We might describe the whole enterprise of bird conservation as an expression of what Ghosh characterizes as “the bourgeois belief in the regularity of the world” (2016, p. 36). Whether we love them or need them, the underlying sensibility seems to be that birds are ours to know and, should we choose, to protect, through human activities that keep them in the number and diversity that we deem desirable. But it is this belief in regularity, Ghosh writes, that “has been carried to the point of derangement” through the culmination of the carbon-intensive and contradiction-laden practices that have produced what we now recognize as climate change (2016, p. 36). Nature seems to intrude upon us—“us” being the lucky ones who have been able to enjoy daily lives of relative calm—in violent, destructive, and “unthinkable” ways, like a hurricane razing a city, or in more slowly unfolding disasters, like insect colonies collapsing. Perhaps more accurately what we are confronting is the folly of having ever lived with any conceptual or political separation of nature from society (as the contested notion of “the Anthropocene” implies; Haraway 2016), or even the obsolescence of the very notion of nature as something that can exist or be experienced as separate from us (Latour, 2017; Hulme, 2010b). But at the level of experience, the level that matters to Bargheer and that he helps us to think about, what we face now is a world where children may not experience nature as so benign, a world in which they might develop emotional attachments to birds while at the same time worrying about having to swim with sharks.

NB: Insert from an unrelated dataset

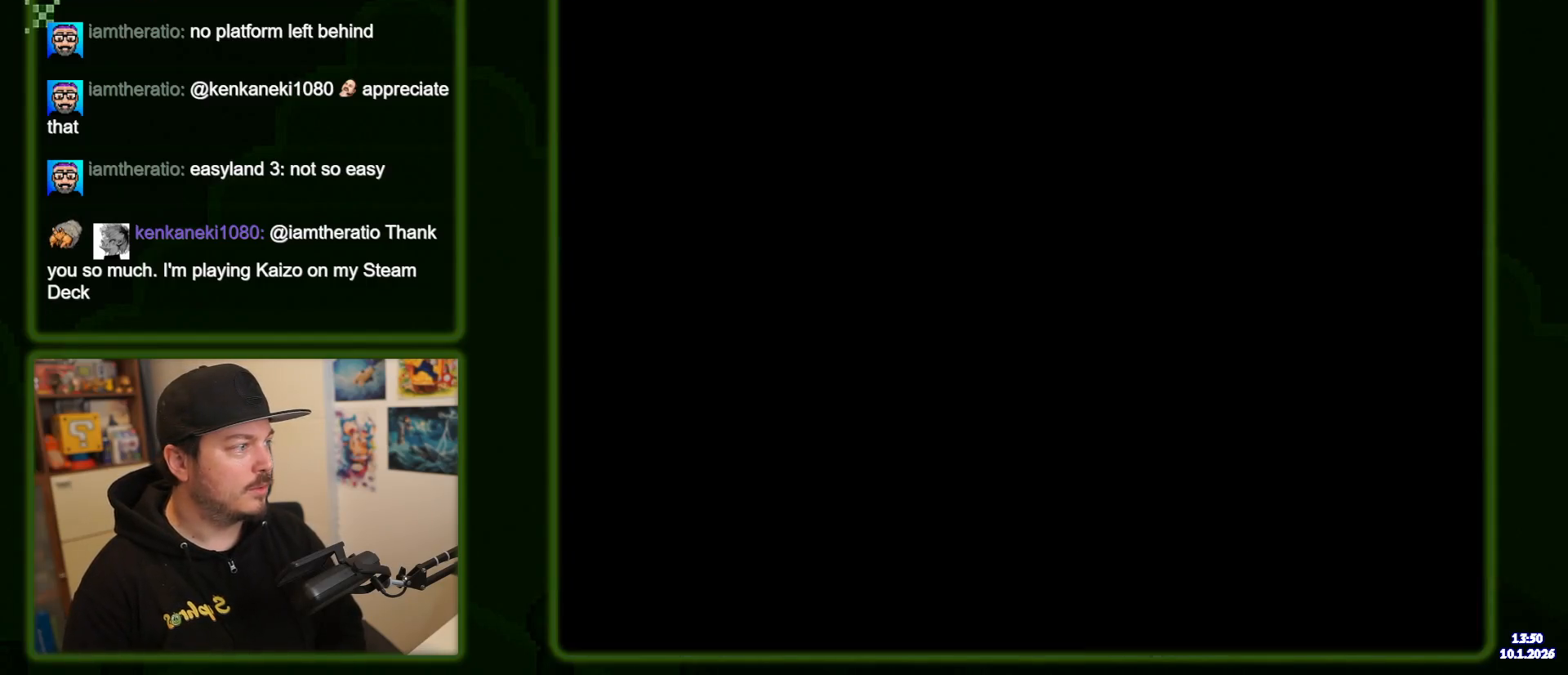
{"dt_ms": 500, "buttons": ["Y"], "events": [[100, "Y", "down"]]}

How can Bargheer’s analysis and argument help us to make sense of this? It seems that the first exercise in extending his approach should be to identify some of the “social forms of practices and institutions” (p. 6) that might guide the experience of a more hostile nature. Here I suggest that we think of the worlds of play and the worlds of work as co-existing with a world of catastrophe. This perhaps seems odd on its face. It may seem more logical to understand catastrophes as a source of external problems to existing social forms, institutions, and practices. Catastrophes disrupt institutions, which are by definition more enduring and stable “arrangements of rules and resources that organize action” (p. 26; also Giddens 1984). If institutions produce order, then catastrophes are the undoing of institutions. The same seems true of practices in this context. If practices are meaningful in large part because they are patterned (like the “streams of action” in a game, p. 29), then catastrophes break the pattern.

Catastrophes are of course not historically new, and they have been experienced through the prism of various social institutions, notably religion (“the act of God”). However, in a world in which people regularly experience not only intensifying natural disasters—hurricanes, floods, droughts, wildfires—but also mass gun violence (particularly in the U.S.), pandemics, market crashes, air strikes and suicide bombings, and ecological collapse, we can productively think of catastrophes not just as external threats to institutions and practices, but as having their own constituent institutions and practices that organize action.Footnote 1 Even if you are fortunate enough never to experience a catastrophe yourself, awareness of them fostered through mass and social media teaches you their particular logic. Indeed, being in the world of catastrophe does not require experiencing the disastrous event itself, but rather being enrolled, in some way, in the anticipation of and preparation for it. For instance, elementary school teachers and students participate in the world of catastrophe when they have to do active shooter drills; we feel compelled to wash our hands more frequently and to practice social distancing to avoid harm from a contagious virus.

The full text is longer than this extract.